H0: π = .77 and Ha: π > .77

In this context, a Type I error (rejecting a true H0) results in the airline rewarding its employees when in fact their true proportion of on-time flights did not exceed .77. A Type II error (not rejecting a false H0) results in the airline employees not receiving a reward that in fact they deserved.

• The probability of a Type I error is denoted by α and is called the level of significance of the test. Thus, a test with α = .01 is said to have a level of significance of .01 or to be a level .01 test.

• The probability of a Type II error is denoted by β.

Example

• Women with ovarian cancer are usually not diagnosed until the disease is in an advanced stage, when it is most difficult to treat. A new blood test has been developed that appears to be able to identify ovarian cancer at its earliest stages. In a report issued by the National Cancer Institute and the Food and Drug Administration the following information from a preliminary evaluation of the blood test was given:

• The test was given to 50 women known to have ovarian cancer, and it correctly identified all of them as having cancer.

• The test was given to 66 women known not to have ovarian cancer, and it correctly identified 63 of these 66 as being cancer free.

• We can think of using this blood test to choose between two hypotheses:

H0: woman has ovarian cancer

Ha: woman does not have ovarian cancer

• In this situation, believing that a woman with ovarian cancer is cancer free would be a Type I error – rejecting the hypothesis of ovarian cancer when it is, in fact, true.

• Believing that a woman who is actually cancer free does have ovarian cancer is a Type II error – not rejecting the null hypothesis when it is, in fact, false.

• We can estimate the error of probabilities.

• The probability of a Type I error α is approximately 0/50 = 0.

• The probability of a Type II error β is approximately 3/66 = .046

• After assessing the consequences of Type I and Type II errors, identify the largest α that is tolerable for the problem.
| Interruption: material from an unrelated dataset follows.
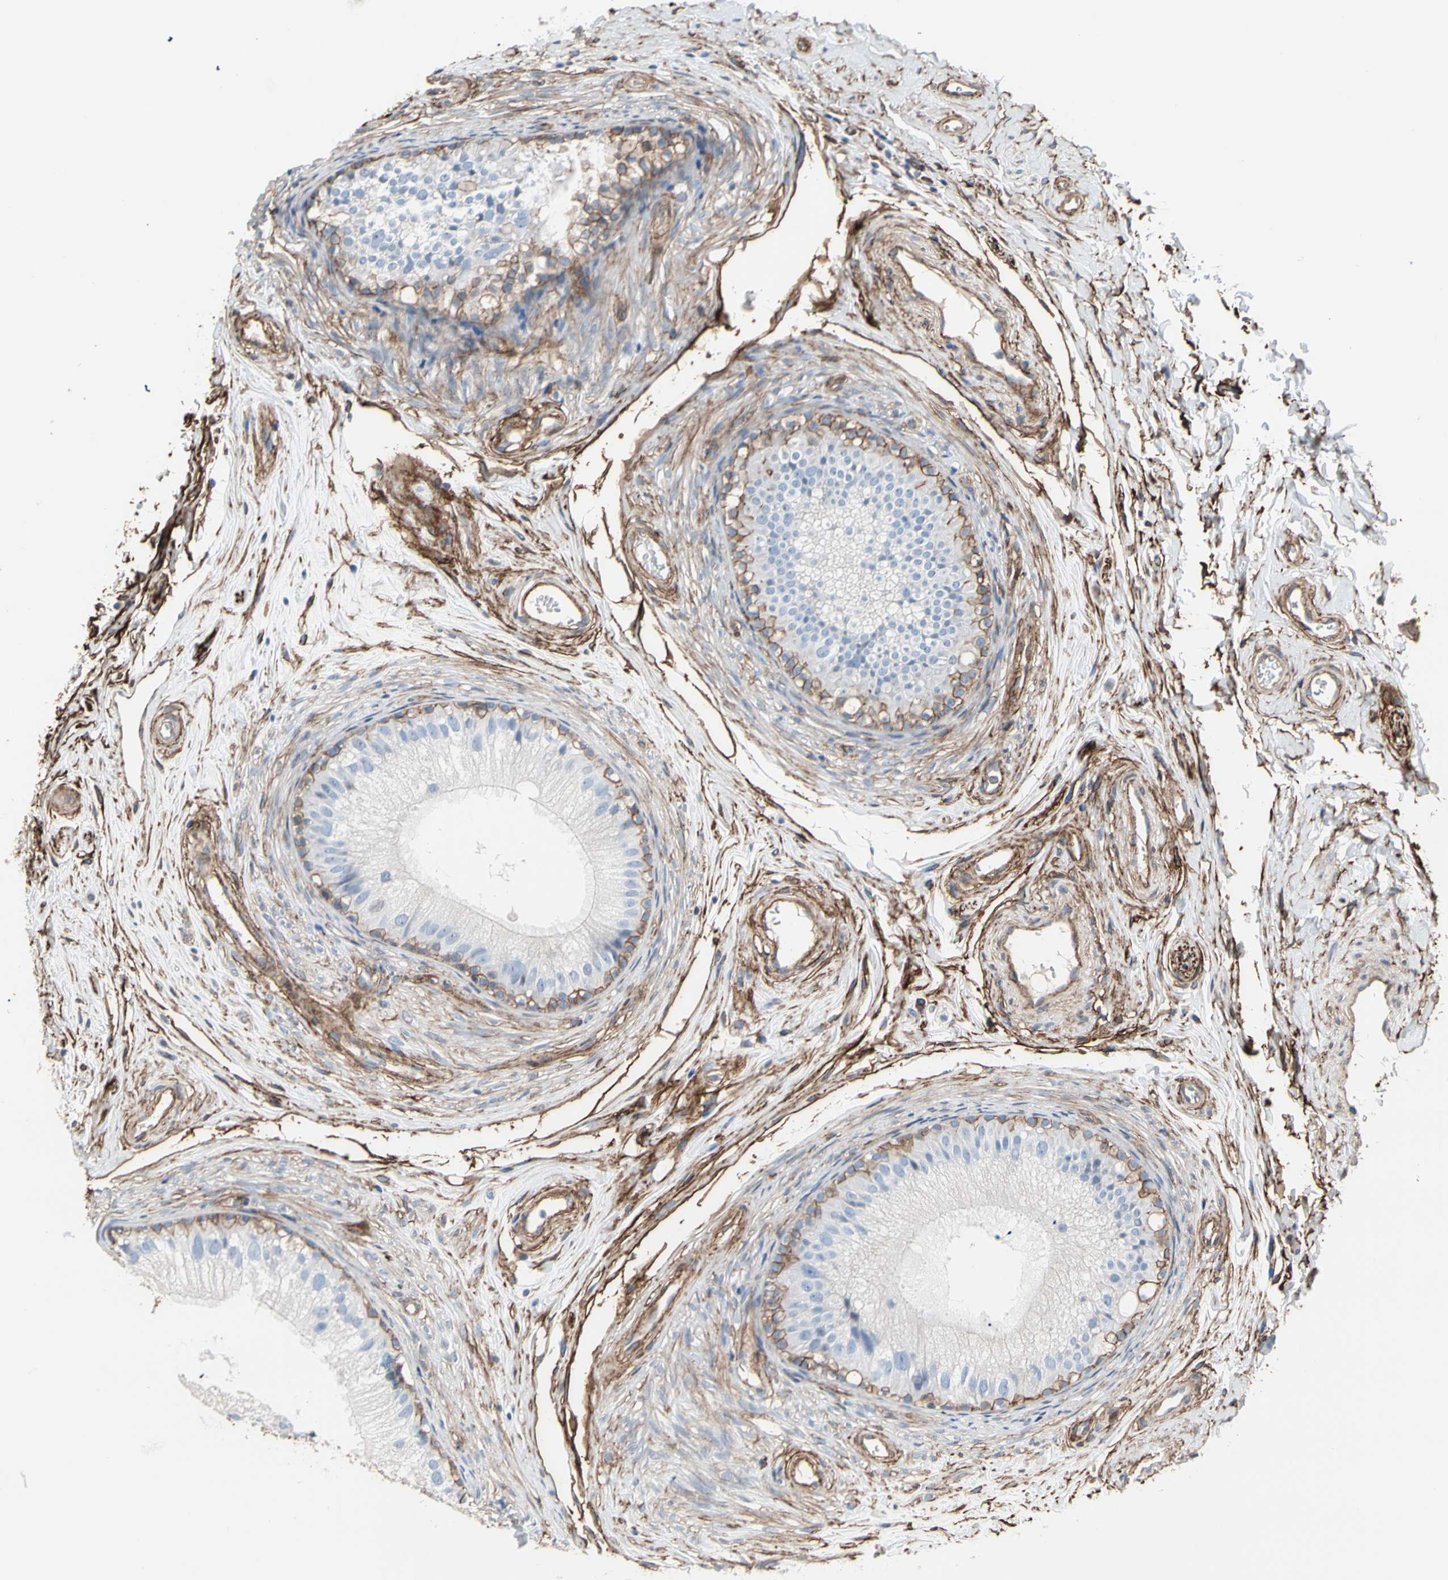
{"staining": {"intensity": "moderate", "quantity": "25%-75%", "location": "cytoplasmic/membranous"}, "tissue": "epididymis", "cell_type": "Glandular cells", "image_type": "normal", "snomed": [{"axis": "morphology", "description": "Normal tissue, NOS"}, {"axis": "topography", "description": "Epididymis"}], "caption": "Immunohistochemical staining of unremarkable human epididymis shows 25%-75% levels of moderate cytoplasmic/membranous protein positivity in about 25%-75% of glandular cells. The protein is shown in brown color, while the nuclei are stained blue.", "gene": "EPB41L2", "patient": {"sex": "male", "age": 56}}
Then employ a test procedure that uses this maximum acceptable value – rather than anything smaller – as the level of significance (because using a smaller α increases β). In other words, don’t make α smaller than it needs to be.

Example

• The Associated Press reported that the Environmental Protection Agency had warned 819 communities that their tap water contained too much lead. Drinking water is considered unsafe if the mean concentration of lead is 15 ppb (parts per billion) or greater. The EPA requires the cited communities to take corrective actions and to monitor lead levels.
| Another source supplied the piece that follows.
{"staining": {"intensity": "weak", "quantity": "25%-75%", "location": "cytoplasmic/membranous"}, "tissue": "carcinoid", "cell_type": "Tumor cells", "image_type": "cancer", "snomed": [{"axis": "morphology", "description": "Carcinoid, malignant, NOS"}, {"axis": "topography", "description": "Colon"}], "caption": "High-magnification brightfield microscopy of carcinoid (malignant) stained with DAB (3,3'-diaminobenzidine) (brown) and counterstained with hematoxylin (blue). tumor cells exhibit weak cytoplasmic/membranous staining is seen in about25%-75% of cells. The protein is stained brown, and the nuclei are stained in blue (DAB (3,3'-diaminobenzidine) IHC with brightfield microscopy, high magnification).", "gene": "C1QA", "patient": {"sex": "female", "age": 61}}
• With μ denoting the mean concentration of lead, a cited community could test

H0: μ = 15 versus Ha: μ < 15The null hypothesis states that the mean lead

concentration is excessive by EPA standards.The alternative hypothesis states that the mean

lead concentration is at an acceptable level and that the water system meets EPA standards for lead.

• In this context, a Type I error leads to the conclusion that a water source meets EPA standards for lead when, in fact, it does not.

• Possible consequences of this type of error include health risks associated with excessive lead consumption (ex. Increased blood pressure, hearing loss, and, in severe cases, anemia and kidney damage)

• A Type II error is to conclude that the water does not meet EPA standards for lead when, in fact, it actually does.

• Possible consequences of a Type II error include elimination of a community water source. Because a Type I error might result in potentially serious public health risks, a small value of α such as .01 could be selected. This could however, increase the risk of a Type II error.